(Available records Opens)

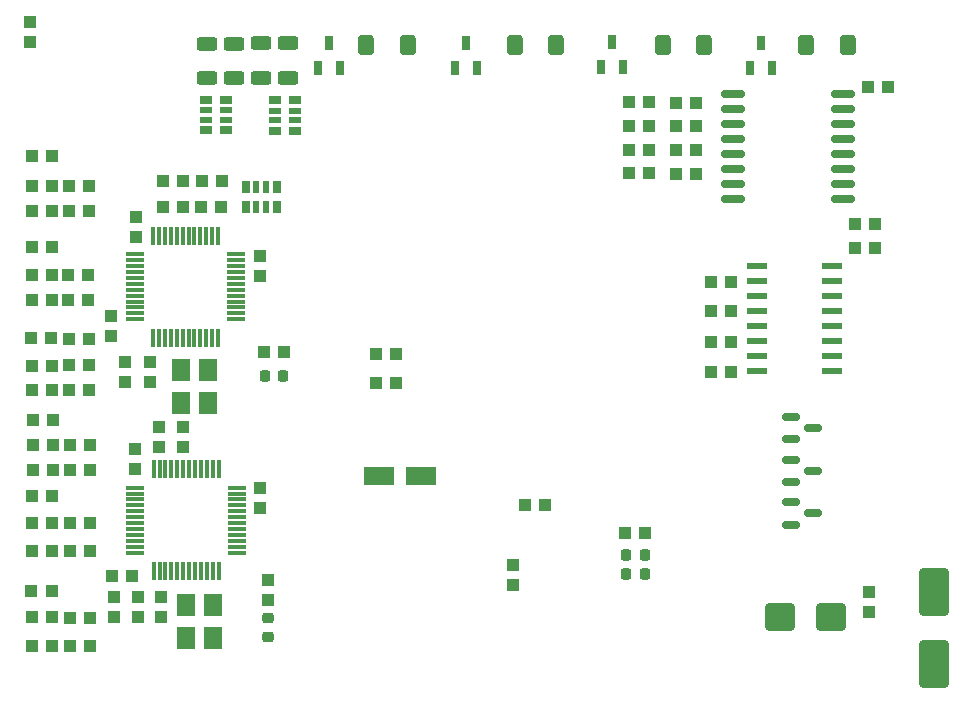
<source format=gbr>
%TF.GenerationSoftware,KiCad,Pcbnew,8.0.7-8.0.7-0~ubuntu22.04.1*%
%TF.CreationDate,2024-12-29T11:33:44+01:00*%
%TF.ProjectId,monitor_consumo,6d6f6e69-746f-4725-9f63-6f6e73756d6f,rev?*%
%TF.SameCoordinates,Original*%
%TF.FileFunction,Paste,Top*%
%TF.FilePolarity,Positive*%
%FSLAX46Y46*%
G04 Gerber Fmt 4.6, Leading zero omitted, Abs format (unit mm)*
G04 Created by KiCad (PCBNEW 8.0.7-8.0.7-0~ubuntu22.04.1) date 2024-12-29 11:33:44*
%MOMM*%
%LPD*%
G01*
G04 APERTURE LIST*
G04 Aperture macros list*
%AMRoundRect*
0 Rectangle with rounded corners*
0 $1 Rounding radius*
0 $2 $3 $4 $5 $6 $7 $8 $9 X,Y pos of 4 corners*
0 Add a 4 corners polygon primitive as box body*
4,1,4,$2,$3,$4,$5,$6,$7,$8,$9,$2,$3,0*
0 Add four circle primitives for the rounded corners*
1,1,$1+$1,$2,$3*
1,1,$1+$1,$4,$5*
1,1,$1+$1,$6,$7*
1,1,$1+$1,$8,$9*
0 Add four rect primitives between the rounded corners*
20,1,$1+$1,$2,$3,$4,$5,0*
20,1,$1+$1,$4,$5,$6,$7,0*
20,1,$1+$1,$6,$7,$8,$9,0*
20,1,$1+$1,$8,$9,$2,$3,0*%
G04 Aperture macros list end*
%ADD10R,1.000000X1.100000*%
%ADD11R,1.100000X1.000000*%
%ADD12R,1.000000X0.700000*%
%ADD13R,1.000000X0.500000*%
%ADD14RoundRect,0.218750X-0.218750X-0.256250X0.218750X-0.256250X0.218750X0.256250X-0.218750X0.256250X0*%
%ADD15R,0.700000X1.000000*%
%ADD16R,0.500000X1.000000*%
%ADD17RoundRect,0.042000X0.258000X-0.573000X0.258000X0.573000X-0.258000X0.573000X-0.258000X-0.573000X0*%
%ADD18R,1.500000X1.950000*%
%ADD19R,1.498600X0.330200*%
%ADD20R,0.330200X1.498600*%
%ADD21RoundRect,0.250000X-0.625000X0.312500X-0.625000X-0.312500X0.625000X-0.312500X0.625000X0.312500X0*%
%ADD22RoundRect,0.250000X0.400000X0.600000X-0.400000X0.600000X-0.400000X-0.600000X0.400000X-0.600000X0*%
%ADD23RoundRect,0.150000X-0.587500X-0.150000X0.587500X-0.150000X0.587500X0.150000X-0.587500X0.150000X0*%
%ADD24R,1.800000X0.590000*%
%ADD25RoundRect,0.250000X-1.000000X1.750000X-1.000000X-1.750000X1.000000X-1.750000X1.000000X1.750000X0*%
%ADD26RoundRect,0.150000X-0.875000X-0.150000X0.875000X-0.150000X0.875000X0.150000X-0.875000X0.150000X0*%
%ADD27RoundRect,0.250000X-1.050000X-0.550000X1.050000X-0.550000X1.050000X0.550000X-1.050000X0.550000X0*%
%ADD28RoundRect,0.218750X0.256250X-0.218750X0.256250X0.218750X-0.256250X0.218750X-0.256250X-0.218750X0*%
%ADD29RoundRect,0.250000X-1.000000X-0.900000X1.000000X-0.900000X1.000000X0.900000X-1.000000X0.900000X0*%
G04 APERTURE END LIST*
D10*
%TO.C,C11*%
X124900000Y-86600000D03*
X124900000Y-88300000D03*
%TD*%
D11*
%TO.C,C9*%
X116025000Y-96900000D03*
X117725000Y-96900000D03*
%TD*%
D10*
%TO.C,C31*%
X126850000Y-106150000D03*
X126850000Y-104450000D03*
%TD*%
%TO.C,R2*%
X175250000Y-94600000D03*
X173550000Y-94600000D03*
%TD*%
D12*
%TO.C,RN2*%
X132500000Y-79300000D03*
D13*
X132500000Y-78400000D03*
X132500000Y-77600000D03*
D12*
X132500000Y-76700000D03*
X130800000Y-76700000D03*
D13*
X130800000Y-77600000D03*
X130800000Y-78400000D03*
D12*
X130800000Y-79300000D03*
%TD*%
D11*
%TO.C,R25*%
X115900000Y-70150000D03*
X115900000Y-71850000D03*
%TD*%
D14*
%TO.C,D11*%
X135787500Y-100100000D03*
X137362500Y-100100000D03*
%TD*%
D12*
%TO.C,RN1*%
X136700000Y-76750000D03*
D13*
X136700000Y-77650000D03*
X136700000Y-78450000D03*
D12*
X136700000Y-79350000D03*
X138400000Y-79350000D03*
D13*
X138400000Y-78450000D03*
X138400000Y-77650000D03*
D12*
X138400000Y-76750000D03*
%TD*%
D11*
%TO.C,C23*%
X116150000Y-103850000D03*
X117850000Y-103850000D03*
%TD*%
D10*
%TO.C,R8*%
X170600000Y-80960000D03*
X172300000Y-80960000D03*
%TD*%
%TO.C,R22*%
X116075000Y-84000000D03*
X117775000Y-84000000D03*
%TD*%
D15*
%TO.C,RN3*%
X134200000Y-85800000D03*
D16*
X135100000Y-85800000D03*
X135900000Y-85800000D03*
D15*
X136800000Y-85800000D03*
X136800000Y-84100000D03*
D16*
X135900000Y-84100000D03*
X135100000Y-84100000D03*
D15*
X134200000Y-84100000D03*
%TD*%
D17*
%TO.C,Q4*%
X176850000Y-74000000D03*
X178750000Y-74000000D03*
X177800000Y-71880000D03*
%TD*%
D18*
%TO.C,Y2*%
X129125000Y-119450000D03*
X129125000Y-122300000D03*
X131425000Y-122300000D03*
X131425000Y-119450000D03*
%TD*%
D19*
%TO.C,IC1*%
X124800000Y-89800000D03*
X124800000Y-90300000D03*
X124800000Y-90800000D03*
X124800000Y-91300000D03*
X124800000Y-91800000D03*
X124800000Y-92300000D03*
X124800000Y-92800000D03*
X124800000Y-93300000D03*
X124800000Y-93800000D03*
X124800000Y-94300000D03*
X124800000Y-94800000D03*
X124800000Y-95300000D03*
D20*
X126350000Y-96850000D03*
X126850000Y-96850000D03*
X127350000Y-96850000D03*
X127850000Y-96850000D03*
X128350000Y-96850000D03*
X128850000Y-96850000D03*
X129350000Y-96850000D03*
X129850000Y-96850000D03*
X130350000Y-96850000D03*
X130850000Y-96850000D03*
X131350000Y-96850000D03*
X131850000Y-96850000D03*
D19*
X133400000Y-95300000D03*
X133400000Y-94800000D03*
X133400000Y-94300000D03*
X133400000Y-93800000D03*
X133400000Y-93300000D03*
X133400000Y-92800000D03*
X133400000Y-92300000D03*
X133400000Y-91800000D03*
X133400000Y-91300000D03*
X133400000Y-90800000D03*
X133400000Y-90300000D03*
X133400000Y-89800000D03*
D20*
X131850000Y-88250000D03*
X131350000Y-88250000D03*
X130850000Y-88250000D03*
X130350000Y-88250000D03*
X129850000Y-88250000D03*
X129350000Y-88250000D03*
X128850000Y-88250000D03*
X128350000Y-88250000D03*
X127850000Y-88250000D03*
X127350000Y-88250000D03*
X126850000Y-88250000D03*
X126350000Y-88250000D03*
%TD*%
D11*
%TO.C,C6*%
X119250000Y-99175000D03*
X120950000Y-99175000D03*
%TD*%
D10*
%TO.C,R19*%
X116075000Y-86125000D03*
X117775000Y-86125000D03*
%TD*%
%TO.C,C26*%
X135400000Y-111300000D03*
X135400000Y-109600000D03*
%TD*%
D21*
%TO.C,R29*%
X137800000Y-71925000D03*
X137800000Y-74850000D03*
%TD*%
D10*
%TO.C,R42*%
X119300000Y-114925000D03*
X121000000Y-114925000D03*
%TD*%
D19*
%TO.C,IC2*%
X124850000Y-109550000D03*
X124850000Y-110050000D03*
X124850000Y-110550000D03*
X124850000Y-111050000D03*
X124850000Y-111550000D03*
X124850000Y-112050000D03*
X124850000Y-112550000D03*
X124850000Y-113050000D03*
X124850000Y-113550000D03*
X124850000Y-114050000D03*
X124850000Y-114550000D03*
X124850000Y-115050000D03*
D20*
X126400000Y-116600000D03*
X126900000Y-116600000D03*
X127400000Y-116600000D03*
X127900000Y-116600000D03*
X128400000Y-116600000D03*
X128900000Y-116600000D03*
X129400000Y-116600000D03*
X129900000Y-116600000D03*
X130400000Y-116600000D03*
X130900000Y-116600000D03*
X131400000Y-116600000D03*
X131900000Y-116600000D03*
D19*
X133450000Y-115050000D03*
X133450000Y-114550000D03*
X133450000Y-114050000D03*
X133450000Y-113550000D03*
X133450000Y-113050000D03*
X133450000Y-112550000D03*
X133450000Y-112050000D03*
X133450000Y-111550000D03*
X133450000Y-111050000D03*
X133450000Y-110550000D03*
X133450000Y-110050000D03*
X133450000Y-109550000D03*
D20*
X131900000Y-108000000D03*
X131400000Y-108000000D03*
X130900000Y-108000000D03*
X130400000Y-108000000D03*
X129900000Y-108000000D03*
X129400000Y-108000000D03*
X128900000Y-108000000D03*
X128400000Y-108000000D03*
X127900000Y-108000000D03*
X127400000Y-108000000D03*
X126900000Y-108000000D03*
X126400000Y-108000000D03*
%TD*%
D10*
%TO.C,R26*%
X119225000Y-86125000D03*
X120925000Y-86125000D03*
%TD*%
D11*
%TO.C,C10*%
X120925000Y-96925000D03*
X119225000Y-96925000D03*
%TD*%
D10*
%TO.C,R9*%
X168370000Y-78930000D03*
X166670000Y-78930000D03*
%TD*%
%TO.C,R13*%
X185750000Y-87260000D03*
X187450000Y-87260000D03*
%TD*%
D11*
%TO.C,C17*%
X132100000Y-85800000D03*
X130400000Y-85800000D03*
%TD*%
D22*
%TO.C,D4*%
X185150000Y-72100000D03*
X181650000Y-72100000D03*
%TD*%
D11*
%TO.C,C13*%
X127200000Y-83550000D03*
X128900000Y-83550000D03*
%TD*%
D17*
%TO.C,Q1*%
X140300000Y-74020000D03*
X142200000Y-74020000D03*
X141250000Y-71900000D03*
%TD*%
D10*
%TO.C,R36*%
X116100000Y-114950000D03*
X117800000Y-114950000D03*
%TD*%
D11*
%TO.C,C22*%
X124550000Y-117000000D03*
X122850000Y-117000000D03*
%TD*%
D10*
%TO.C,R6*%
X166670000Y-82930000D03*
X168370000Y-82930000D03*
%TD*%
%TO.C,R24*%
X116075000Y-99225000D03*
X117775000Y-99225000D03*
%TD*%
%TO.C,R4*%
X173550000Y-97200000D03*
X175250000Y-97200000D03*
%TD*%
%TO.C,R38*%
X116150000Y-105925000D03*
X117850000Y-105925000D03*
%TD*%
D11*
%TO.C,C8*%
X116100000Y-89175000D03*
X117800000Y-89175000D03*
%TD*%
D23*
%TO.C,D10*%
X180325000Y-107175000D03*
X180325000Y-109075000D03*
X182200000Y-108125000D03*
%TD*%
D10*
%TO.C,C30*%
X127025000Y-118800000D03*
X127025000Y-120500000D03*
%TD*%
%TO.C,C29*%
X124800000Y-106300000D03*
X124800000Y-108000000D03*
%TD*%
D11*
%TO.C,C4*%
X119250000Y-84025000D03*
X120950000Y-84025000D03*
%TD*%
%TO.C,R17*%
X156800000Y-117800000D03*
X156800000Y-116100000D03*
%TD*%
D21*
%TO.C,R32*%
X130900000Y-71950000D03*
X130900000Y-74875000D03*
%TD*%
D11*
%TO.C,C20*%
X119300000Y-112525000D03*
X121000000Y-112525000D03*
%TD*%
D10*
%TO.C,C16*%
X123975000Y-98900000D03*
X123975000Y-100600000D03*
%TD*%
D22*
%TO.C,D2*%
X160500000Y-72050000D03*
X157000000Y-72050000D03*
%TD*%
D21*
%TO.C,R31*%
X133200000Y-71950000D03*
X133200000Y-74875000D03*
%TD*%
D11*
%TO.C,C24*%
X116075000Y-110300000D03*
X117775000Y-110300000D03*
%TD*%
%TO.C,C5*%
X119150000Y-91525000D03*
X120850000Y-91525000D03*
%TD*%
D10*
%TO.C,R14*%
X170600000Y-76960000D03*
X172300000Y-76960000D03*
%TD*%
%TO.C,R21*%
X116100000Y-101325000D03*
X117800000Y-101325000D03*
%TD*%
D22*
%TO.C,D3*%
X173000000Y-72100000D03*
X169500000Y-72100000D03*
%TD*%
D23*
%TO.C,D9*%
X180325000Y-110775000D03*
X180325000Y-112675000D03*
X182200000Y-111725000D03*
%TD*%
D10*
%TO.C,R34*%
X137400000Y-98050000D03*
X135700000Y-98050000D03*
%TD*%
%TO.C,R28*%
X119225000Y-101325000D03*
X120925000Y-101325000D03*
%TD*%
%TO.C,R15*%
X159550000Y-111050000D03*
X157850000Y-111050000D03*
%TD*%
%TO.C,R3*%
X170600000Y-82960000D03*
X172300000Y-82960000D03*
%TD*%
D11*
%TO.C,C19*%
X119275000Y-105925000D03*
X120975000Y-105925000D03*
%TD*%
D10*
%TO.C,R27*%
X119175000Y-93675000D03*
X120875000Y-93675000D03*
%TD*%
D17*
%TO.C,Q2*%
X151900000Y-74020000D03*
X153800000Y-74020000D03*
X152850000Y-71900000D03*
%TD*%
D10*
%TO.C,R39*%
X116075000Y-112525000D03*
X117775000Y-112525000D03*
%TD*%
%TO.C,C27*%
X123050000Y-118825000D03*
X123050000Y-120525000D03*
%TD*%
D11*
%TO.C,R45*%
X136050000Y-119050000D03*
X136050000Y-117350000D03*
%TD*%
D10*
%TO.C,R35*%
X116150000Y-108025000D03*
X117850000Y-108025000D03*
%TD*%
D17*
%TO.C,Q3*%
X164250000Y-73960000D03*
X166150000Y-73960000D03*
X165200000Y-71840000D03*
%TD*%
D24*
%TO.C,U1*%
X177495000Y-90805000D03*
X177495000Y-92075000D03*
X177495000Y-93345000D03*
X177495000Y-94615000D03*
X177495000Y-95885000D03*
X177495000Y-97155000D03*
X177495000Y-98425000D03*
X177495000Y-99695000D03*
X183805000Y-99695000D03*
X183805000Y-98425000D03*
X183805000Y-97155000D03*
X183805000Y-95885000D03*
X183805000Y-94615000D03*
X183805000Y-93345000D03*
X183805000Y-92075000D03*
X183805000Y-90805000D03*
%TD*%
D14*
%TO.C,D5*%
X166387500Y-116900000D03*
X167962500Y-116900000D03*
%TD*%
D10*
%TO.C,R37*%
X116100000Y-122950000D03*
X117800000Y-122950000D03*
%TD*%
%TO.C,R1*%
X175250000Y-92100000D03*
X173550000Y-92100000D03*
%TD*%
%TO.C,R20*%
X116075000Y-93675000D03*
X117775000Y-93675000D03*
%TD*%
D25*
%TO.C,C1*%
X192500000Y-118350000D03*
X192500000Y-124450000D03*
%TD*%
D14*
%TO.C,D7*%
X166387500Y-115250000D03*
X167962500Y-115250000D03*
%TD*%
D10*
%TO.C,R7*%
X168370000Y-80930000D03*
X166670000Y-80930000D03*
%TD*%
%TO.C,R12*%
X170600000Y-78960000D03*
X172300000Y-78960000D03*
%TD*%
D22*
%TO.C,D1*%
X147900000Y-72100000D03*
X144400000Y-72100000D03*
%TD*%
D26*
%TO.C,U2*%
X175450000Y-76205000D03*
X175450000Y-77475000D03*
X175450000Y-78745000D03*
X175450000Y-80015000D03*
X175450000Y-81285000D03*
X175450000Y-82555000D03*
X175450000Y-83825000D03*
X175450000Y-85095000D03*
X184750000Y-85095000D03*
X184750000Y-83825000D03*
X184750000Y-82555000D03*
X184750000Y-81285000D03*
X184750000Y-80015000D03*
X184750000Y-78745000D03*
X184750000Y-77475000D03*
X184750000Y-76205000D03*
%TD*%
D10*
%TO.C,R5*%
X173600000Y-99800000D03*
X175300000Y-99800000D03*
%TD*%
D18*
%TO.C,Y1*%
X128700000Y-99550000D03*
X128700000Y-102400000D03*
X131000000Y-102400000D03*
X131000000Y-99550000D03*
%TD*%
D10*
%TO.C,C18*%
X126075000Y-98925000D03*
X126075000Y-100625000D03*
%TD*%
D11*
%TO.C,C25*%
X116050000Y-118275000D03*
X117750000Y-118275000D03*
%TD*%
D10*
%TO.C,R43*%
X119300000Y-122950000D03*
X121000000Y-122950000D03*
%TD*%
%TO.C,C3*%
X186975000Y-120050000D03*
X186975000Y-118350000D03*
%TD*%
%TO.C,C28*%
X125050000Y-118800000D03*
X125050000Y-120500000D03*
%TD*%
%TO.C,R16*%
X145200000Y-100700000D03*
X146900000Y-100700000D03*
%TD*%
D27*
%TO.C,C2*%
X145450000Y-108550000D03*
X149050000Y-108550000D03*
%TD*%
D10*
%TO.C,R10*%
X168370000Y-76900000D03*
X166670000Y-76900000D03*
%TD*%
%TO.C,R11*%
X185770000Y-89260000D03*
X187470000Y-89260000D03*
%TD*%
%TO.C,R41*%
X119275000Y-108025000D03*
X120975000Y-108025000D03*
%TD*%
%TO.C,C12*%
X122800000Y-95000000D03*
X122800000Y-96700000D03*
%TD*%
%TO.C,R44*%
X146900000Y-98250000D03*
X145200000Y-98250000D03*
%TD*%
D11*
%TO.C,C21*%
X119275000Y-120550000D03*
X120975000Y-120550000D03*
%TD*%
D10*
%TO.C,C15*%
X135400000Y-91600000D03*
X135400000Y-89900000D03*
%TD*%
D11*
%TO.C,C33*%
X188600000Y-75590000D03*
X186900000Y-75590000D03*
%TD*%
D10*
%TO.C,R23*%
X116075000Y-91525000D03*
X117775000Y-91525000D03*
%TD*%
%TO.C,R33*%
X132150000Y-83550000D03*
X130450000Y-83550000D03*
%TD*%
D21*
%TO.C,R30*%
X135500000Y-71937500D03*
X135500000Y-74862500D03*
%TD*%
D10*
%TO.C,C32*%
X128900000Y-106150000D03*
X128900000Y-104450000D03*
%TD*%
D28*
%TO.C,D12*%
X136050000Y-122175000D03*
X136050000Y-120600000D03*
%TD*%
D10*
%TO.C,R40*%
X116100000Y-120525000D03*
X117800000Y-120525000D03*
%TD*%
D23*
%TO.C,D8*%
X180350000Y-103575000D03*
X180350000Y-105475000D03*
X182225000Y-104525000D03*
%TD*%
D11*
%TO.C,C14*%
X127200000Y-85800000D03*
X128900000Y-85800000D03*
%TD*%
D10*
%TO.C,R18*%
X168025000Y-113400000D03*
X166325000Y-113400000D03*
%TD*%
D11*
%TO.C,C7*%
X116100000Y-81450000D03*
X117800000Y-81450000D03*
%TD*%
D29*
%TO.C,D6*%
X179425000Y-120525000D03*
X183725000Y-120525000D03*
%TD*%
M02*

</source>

(Available records Closes)

> Brief
State how many lines of the listing above include the string "rounded", with no words around the number.

> Result of the task
3